A few times I got into fights with them for disturbing their operations. Since I couldn’t be everywhere at the same time, I did run into tourists who had already been robbed, and in such cases I would tell them not to worry and assure them that I would do my best to locate their belongings. Many times I was able to retrieve people’s passports and help them find some of their things at the lost and found office. People were always grateful for my assistance, and their gratitude motivated me to keep doing what I was doing, despite the danger of being targeted or killed by the Moroccans.

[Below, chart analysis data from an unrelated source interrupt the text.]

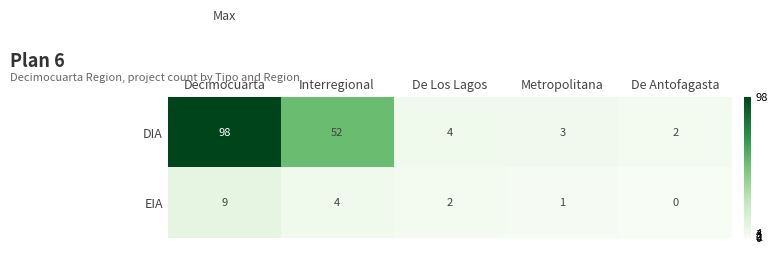

Reading right to left, what are all the values shown in this chart?

DIA: De Antofagasta=2	Metropolitana=3	De Los Lagos=4	Interregional=52	Decimocuarta=98
EIA: De Antofagasta=0	Metropolitana=1	De Los Lagos=2	Interregional=4	Decimocuarta=9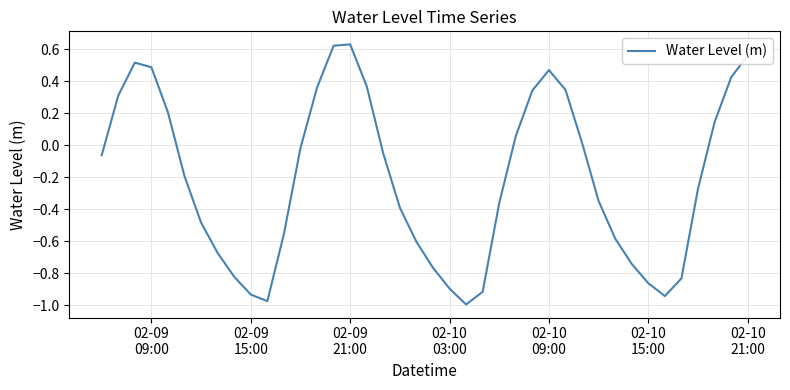

What is the value of the 32nd point from the left?

-0.6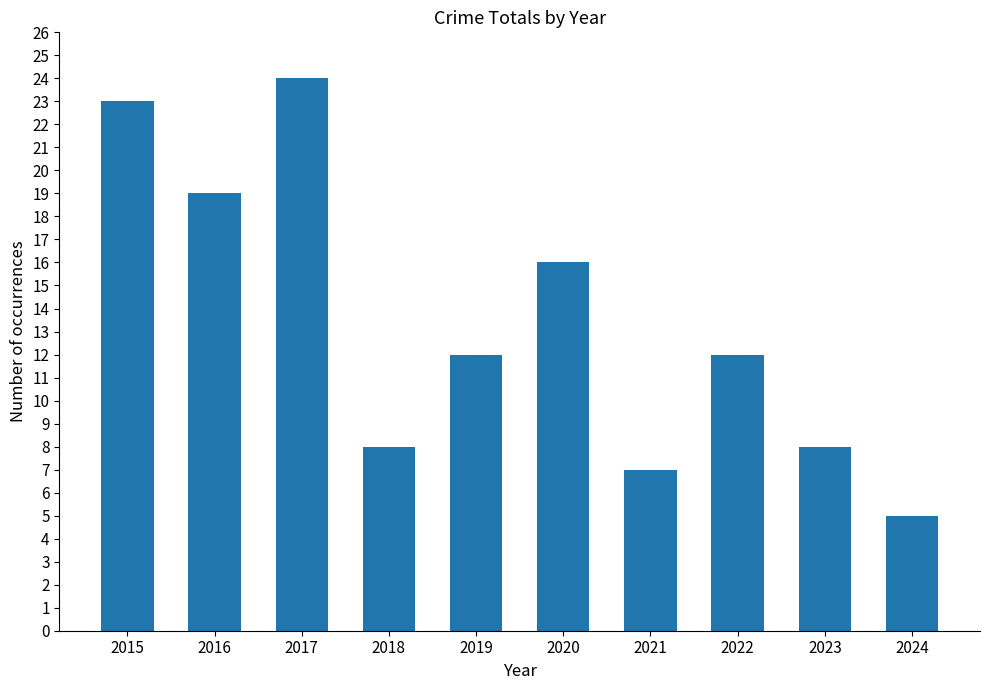

At which label does the data first exceed 12?

2015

I did this every day for three months, and in that time was able to understand how the robbers worked. I saw the vulnerability that existed within the Spanish society. In my opinion, those hoodlums could have become radicalized and evolved into a terrorist organization, and that could have been potentially devastating. They had become part of Spanish society and had a very good understanding of the language and culture; therefore, they could use their knowledge to exploit security gaps and cause tremendous damage.

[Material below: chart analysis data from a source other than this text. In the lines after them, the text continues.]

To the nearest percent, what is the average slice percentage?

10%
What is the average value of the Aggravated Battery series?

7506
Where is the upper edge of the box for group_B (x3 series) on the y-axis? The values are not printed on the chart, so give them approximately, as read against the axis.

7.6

Three months after returning from Canada, I still had no job and needed to somehow make my stay in Spain legal. Maria Joana had been very accepting of me so far, but I wasn’t sure how long she would keep it up. I had to do everything possible to get a job and a place of my own. My desperation for a job led me everywhere. During my search, I discovered that work had commenced again at my previous job at the Olympic Village and, through my contacts, I was fortunate to be hired again. The work was the same as before. The job was a piece of cake; twelve-hour shifts and more than one hundred dollars a day. I never knew I could love construction work after my experience working with my uncle, but who wouldn’t if one pretended to be working while roaming around doing nothing? We spent hours at lunch and clocked out at the end of the shift. Most of the construction firms were from England and the U.S., and the majority of the people who worked there were also foreigners, many of whom were on vacation and wanted to use the opportunity to make some easy money. The idea was that as long as the Spanish government was footing the bill, the job must be slowed down to make as much money as possible.
Who was I to complain about work ethics when everybody was scheming the system?.